The first accident occurred on May 27 in Kyiv Shosse (highway) in the suburbs of Moscow where a placard with a slogan “Death to damned Jews” blew up. A woman named Tatyana Sapunova received numerous injuries. Similar placards were found later: on June 12 at the 83rd kilometer mark of the Moscow Ring Road, on June 17 in a square near the airport of Krasnoyarsk, on July 4 on one of highways of Vladivostok. Fortunately, all those accidents caused no deaths. Two weeks ago in the Tomsk region while trying to remove an anti-Semitic slogan from the road one of the chief executives of Tomsk City Road Building Agency and his driver got injured.

It is worth while to observe that all the accidents took place right at the time of passing a law on extremism and many people regarded the chain of cynical blasts as a grave reason for approval of the law. Last week the Council of Federation passed the bill.

But let us ask ourselves a question: What is extremism? It is simply adherence to extreme measures in putting some idea into practice. So what goals do those shocking the society by their impudent actions pursue? It is quite difficult to trace logic in their actions. Actually, nowadays in Russia there are quite enough social irritants to outweigh the hackneyed dislike for Jews. Nonetheless, the anti-Semitic subject has been chosen.

Suspects in the case of the Kyiv Shosse blast have not been named yet. The blast in Baltyisk is an exception, for it is alleged that some people have already been arrested. But in that case the first few hours of investigation cleared the situation. Accidents in Moscow are still being investigated but from all appearances they are not likely to be disclosed. It is not that the police is weak. Simply the motifs of those acts are not clear. If those blasts were carried out by neo-fascist extremists then the latter simply wanted to manifest themselves. TNT-style PR is very suitable for them and one can suspect any extremist organization.

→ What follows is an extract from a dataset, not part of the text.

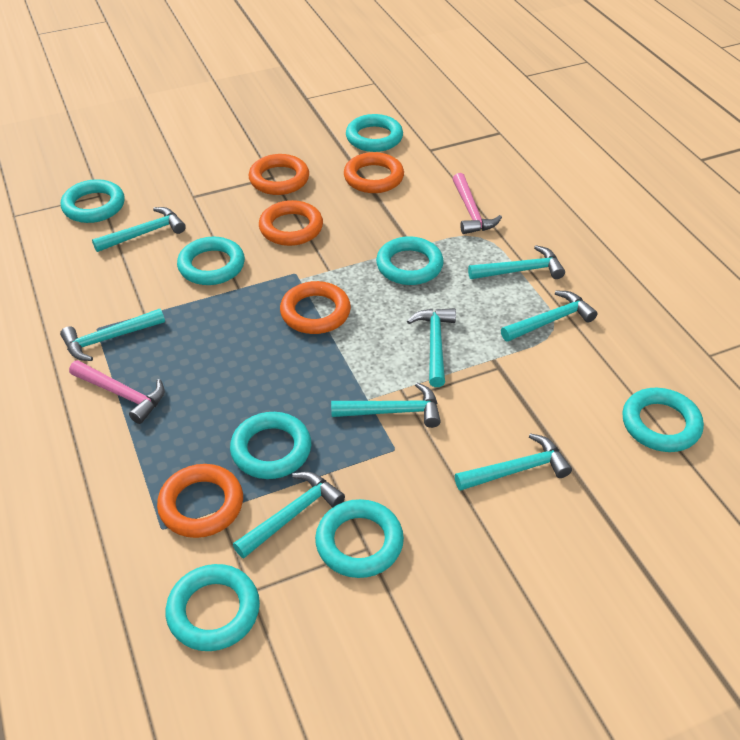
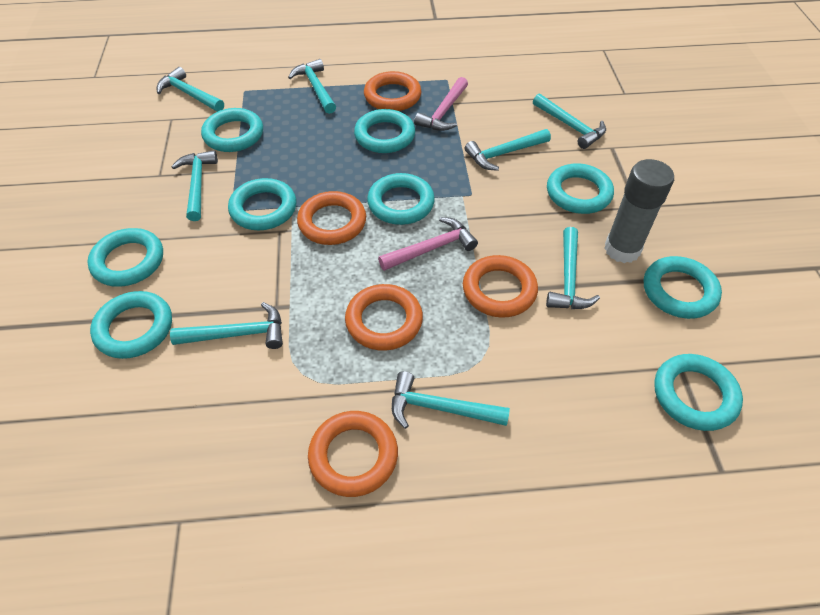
grey glue stick: 0 -> 1
turquoise ring: 8 -> 9

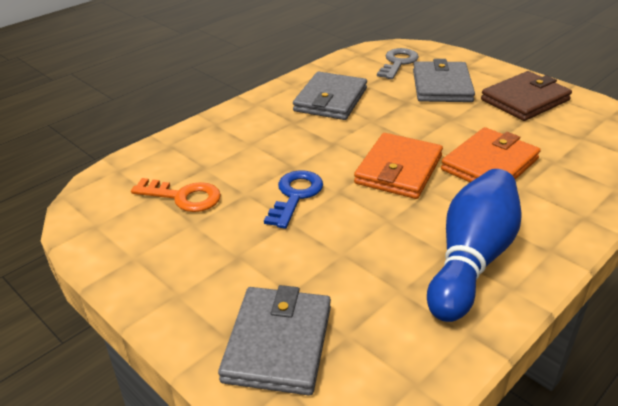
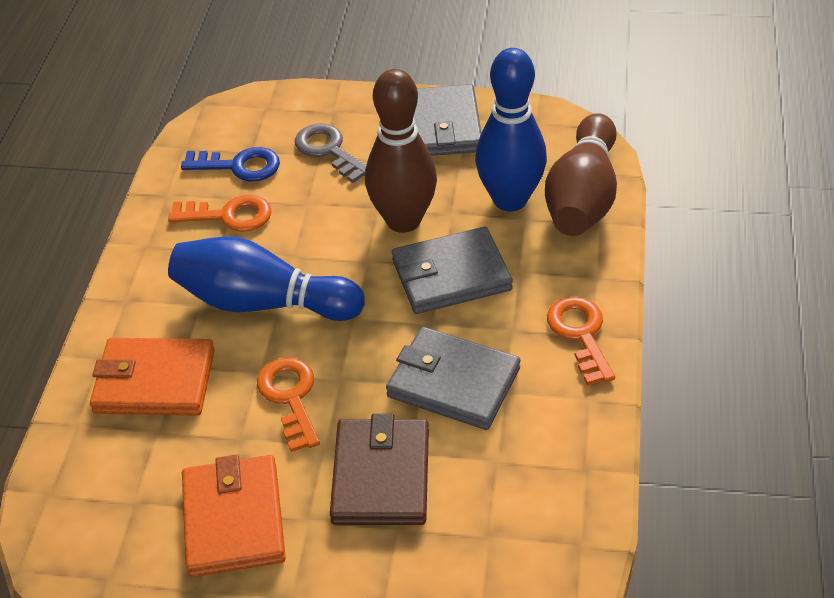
blue bowling pin: 1 -> 2
brown bowling pin: 0 -> 2
orange key: 1 -> 3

However, all this warfare against Jews is most likely to be a feint for a hooligan action, which, strange as it may seem, is not meant to incite ethnic hatred.

It is said in a report issued by the Interior Ministry that the other day officers of the Criminal Investigation Department and the task force of the Federal Security Service Department detained 7 residents of the St. Petersburg region who are suspected of blowing up a T-34 tank in the memorial Nevsky Pyatachok on Kirovsk-Otradnoye road.

Investigators into the matter are not excluding that the detained people (a pensioner, a private entrepreneur and five unemployed men) may be members of a neo-fascist movement and carry out extremist actions.

That might be so, but officials of the Prosecutor’s Office in St. Petersburg believe that the blast in Nevsky Pyatachok was carried out not by local residents but people who came to St. Petersburg for that particular purpose.